On Christmas Day and Easter Day, many an old man and woman come into St. Helena's Church who are not seen there the rest of the year. There are not a few recluses in the parish, who come to listen to their teacher and to the familiar prayers, read with touching earnestness and simplicity, as one seldom hears the prayers read anywhere. This Easter morning dawned clear and bright, as Easter morning should. The fresh-bloomed roses and lilies were put in their places. There was no touch of paid hands anywhere, and the fragrance blew softly about the church.
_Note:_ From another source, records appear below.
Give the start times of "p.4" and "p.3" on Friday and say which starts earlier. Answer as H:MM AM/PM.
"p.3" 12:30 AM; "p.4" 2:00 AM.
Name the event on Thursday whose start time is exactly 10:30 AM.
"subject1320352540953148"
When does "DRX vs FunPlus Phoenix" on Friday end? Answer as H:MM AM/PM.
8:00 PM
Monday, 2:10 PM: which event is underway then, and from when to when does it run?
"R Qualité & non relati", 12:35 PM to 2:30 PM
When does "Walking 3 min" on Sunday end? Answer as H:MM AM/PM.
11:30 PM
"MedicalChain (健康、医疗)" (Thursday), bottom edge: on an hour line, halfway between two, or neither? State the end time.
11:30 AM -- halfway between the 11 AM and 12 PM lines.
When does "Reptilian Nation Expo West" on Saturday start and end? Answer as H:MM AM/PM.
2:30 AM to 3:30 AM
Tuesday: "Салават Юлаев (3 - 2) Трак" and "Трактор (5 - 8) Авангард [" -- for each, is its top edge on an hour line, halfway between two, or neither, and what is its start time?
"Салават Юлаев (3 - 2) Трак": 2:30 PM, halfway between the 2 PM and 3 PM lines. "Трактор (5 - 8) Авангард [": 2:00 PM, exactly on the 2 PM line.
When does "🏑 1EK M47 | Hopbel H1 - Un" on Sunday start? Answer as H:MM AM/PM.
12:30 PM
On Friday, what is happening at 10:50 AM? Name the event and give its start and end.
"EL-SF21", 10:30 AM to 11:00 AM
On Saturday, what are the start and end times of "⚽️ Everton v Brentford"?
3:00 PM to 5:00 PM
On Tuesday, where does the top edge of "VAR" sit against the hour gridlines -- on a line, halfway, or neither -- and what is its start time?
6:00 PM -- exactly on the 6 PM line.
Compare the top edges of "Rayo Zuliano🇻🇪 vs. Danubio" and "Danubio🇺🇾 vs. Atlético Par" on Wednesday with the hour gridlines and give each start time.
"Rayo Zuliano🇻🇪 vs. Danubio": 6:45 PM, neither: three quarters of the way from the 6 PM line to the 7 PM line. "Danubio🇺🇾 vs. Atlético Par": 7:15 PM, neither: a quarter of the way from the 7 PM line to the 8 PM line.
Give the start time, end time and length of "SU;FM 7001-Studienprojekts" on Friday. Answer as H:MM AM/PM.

As you sat in your pew, you could look out through the wide-opened doors, and see the drooping branches, and the birds as they sat singing on the gravestones. The sad faces of the old people, the cheerful faces of the young, passed by up the aisle. One figure came to sit alone in one of the pews, to bend its head in prayer after the ancient habit. Peter led her, as usual, to the broad-aisle doorway, and helped her, stumbling himself, up the steps, and many eyes filled with tears as his mistress went to her place. Even the tragic moment of yesterday was lost already in the acquiescence of her mind, as the calm sea shines back to the morning sun when another wreck has gone down.